Penser la transition dans sa complexité

À travers ces projets, les élèves ont mis en lumière des dimensions souvent négligées : les rapports de pouvoir, les conflits d’intérêts, la pluralité des expertises, mais aussi les imaginaires collectifs qui façonnent nos choix environnementaux. Le Prix de la controverse environnementale, en récompensant ces analyses, incite à penser la transition non pas comme un simple défi technique, mais comme un enjeu de société.

 

Cette matière, c’est un véritable apprentissage de la nuance. Le site qui l’accompagne regorge d’informations, c’est une ressource unique dans le paysage de l’enseignement. »

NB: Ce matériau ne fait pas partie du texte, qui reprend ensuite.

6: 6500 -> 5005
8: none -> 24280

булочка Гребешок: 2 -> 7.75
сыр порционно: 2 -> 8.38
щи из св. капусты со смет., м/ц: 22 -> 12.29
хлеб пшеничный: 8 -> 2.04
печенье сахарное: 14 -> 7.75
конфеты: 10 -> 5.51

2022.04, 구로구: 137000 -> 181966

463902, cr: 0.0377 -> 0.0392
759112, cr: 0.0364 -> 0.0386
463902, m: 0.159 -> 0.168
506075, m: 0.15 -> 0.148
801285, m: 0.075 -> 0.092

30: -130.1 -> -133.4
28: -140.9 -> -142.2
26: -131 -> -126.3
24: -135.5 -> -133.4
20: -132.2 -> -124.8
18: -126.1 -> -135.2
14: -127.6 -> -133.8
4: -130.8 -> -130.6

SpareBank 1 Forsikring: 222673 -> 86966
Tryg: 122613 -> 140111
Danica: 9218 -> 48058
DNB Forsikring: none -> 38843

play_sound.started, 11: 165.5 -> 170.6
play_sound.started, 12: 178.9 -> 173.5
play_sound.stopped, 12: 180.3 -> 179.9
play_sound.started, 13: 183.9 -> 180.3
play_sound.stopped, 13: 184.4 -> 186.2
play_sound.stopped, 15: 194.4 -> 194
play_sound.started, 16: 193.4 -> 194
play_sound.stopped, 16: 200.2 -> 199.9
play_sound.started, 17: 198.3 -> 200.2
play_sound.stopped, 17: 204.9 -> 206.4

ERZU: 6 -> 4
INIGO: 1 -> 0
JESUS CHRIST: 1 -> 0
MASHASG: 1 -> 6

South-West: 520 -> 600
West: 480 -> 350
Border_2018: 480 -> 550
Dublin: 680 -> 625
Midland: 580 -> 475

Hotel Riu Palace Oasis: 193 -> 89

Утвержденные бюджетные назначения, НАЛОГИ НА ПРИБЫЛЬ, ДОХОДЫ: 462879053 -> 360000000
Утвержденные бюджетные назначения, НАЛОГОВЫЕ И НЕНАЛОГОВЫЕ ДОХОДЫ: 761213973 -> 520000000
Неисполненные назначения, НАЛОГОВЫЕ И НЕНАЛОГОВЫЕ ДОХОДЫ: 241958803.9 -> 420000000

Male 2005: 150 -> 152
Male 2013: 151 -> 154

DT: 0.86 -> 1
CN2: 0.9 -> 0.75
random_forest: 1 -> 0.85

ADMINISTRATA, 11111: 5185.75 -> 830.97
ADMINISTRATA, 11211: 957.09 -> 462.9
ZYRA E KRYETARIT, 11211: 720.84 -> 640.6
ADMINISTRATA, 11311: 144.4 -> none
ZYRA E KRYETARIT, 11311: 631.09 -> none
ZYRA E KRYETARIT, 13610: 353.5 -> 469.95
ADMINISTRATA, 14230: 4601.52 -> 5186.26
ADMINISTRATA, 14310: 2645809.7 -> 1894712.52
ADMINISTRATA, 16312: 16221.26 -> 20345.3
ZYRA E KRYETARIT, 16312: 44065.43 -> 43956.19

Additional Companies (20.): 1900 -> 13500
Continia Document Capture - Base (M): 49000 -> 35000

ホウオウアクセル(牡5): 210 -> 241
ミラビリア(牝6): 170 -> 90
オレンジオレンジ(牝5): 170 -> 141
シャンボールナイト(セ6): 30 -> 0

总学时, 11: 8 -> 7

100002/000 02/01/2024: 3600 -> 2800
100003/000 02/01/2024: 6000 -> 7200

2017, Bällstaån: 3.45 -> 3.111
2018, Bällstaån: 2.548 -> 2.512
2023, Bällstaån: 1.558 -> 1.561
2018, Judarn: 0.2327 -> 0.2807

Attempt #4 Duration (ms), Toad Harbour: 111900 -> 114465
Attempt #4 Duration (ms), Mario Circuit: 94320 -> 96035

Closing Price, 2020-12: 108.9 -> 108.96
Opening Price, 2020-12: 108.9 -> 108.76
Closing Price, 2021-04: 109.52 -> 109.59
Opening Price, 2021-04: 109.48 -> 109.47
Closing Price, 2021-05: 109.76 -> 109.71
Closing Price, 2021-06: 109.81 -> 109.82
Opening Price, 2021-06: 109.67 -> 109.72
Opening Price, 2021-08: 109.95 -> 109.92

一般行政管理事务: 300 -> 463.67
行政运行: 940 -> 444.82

Matthieu Mazière, directeur des études chargé du cycle Ingénieur Civil

 

En donnant à voir la richesse des controverses, ce prix valorise une pédagogie active, fondée sur l’enquête, la confrontation d’arguments et l’examen critique. Un bel exemple de l’engagement des futurs ingénieurs de Mines Paris – PSL pour des solutions réellement éclairées.